Simple enough, I thought.
But as of the first groups of employees arrived, a returning kitchen help employee took one look at me and frowned. “Where’s Ellen?”
Ellen had been personnel rep for the past two summers. And although the young woman in front of me was brusque (a “hello” would have been nice), it seemed like a reasonable question.
“Ellen’s a tour guide this year,” I said, smiling.
“Who are you?” the girl demanded.
This girl was downright rude! But I remembered how Ellen (who trained me) had emphasized that some of these employees were as young as 16, and this was their first time away from home. Be patient. Be friendly.
I forced a patient smile and turned on the friendly.
“I’m Susan. I’m the new personnel rep. What’s your name?”
The girl narrowed her eyes, looked me up and down and crossed her arms, obviously annoyed, “How did you get that job?”
Now, I’m a black woman from Georgia. Even at age 22, I’d had a few run-ins with prejudice. And since I knew for a fact I was one of three African-American employees working in Yellowstone at that point, this was starting to sound a whole lot like prejudice to me.
This girl had taken one look at me and assumed I wasn’t qualified for this job. But I was trying to give her the benefit of the doubt.
“Why do you ask?” was my reply.
“This is my second year working here, and I wanted a supervisor position, and they wouldn’t give me one. And this is your first year here, right?”
“Right,” I said.
“Ellen got her own room. Do you get your own room?”
Now the rest of the new and returning employees were starting to stare. Uncomfortable, I cleared my throat. “Yes, I have my own room. Now, if you’ll all follow me…”
“You’re brand new and you’re the personnel rep?! Why don’t you have to do kitchen help or be a maid like the rest of us? Why don’t you have to have a roommate?!”
This girl was so snarky, I wanted to cuss her out. Instead, I replied quietly (which, if she knew me, she’d know was the tipoff that I was ready to blow).
“Well, the way I got this job is: I have a Bachelor of Fine Arts degree from Carnegie Mellon University. Have you graduated from college yet?”
“I also have an Associate Degree from Sawyer Secretarial School where I graduated summa cum laude. Plus I’ve had several years of experience working as a secretary and administrative assistant. Any more questions?”

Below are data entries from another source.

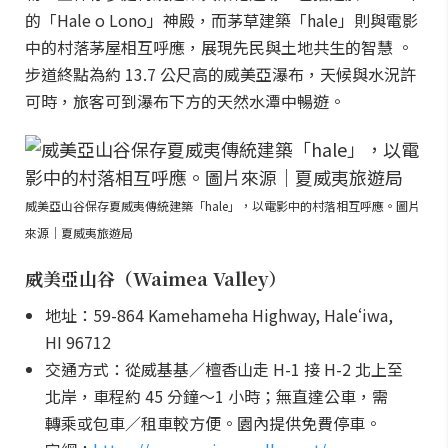
的「Hale o Lono」神殿，而茅草建築「hale」則與電影
中的村落茅屋相互呼應，展現先民與土地共生的智慧 。
步道終點為約 13.7 公尺高的威美亞瀑布，天候與水況許
可時，旅客可到瀑布下方的天然水潭中暢遊。
威美亞山谷保存夏威夷傳統建築「hale」，以電影中的村落相互呼應。圖片
來源｜夏威夷旅遊局
威美亞山谷（Waimea Valley）
地址：59-864 Kamehameha Highway, Haleʻiwa,
HI 96712
交通方式：從威基基／檀香山走 H-1 接 H-2 北上至
北岸，車程約 45 分鐘～1 小時；無直達公車，需
轉乘或包車／租車較方便。園內提供免費停車。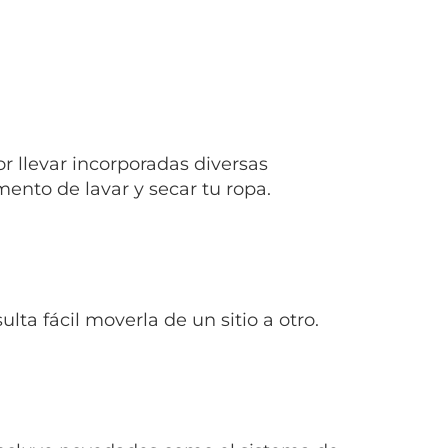
r llevar incorporadas diversas
nto de lavar y secar tu ropa.
ta fácil moverla de un sitio a otro.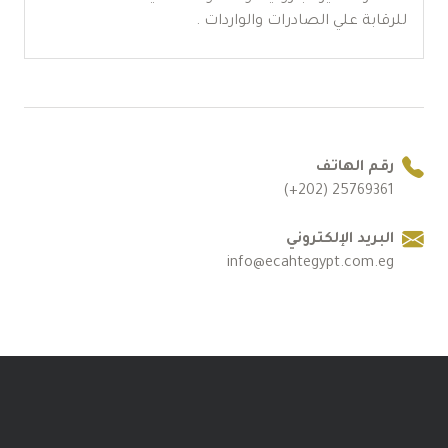
للرقابة علي الصادرات والواردات .
رقم الهاتف
25769361 (202+)
البريد الإلكتروني
info@ecahtegypt.com.eg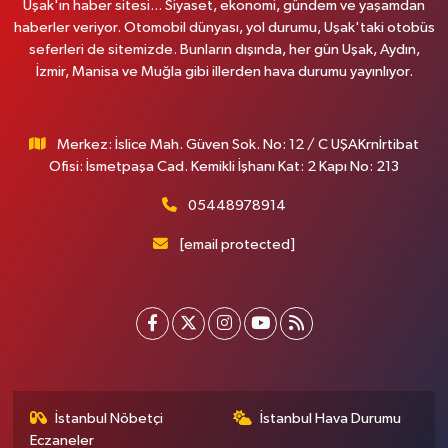
Uşak'ın haber sitesi... Siyaset, ekonomi, gündem ve yaşamdan
haberler veriyor. Otomobil dünyası, yol durumu, Uşak'taki otobüs
seferleri de sitemizde. Bunların dışında, her gün Uşak, Aydın,
İzmir, Manisa ve Muğla gibi illerden hava durumu yayınlıyor.
Merkez: İslice Mah. Güven Sok. No: 12 / C UŞAKrnİrtibat
Ofisi: İsmetpaşa Cad. Kemikli İşhanı Kat: 2 Kapı No: 213
05448978914
[email protected]
İstanbul Nöbetçi
İstanbul Hava Durumu
Eczaneler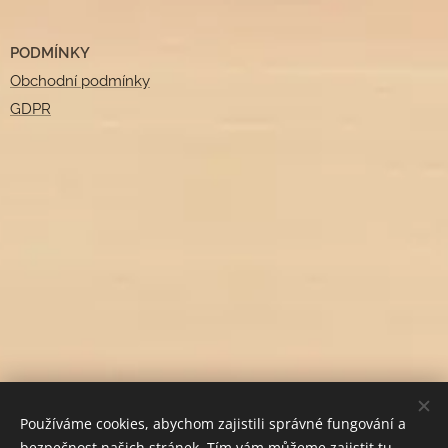
PODMÍNKY
Obchodní podmínky
GDPR
Používáme cookies, abychom zajistili správné fungování a
bezpečnost našich stránek. Tím vám můžeme zajistit tu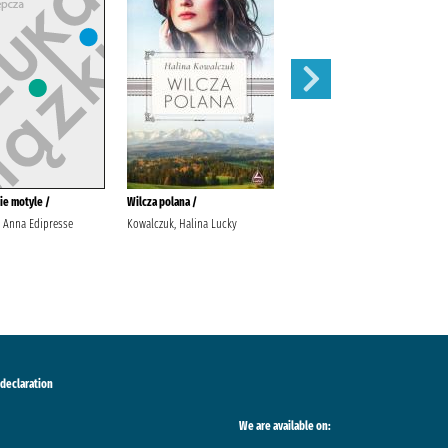
ie motyle /
Wilcza polana /
Urwisko /
, Anna Edipresse
Kowalczuk, Halina Lucky
Małecki, Robert Wydawnictwo
Literackie
 declaration
We are available on: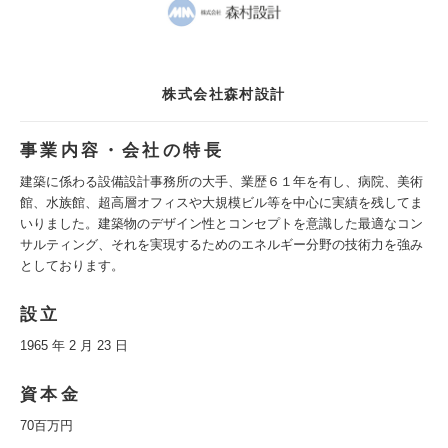
株式会社森村設計
事業内容・会社の特長
建築に係わる設備設計事務所の大手、業歴６１年を有し、病院、美術
館、水族館、超高層オフィスや大規模ビル等を中心に実績を残してま
いりました。建築物のデザイン性とコンセプトを意識した最適なコン
サルティング、それを実現するためのエネルギー分野の技術力を強み
としております。
設立
1965 年 2 月 23 日
資本金
70百万円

She remained resentful, but had nothing else to say.
Lessons Earned: If I were put in that position today, I wouldn’t get so defensive. Here I was, thinking it was a “black” thing, when this young woman was actually going through a “you’ve-got-your-own-room” thing.
And, even with the benefit of her example, I’ve made the same mistake she made – been so blinded by what seemed to be an injustice, that I didn’t stop to think about what I really wanted – and that there might be a better way to get it than spouting off attitude.
I’ll be forever grateful to that young woman for showing me how painful it is to settle for less than what you think you deserve, and for giving me a wonderful title for my book.
And wherever she is, I hope she’s got a dream job – and her own room.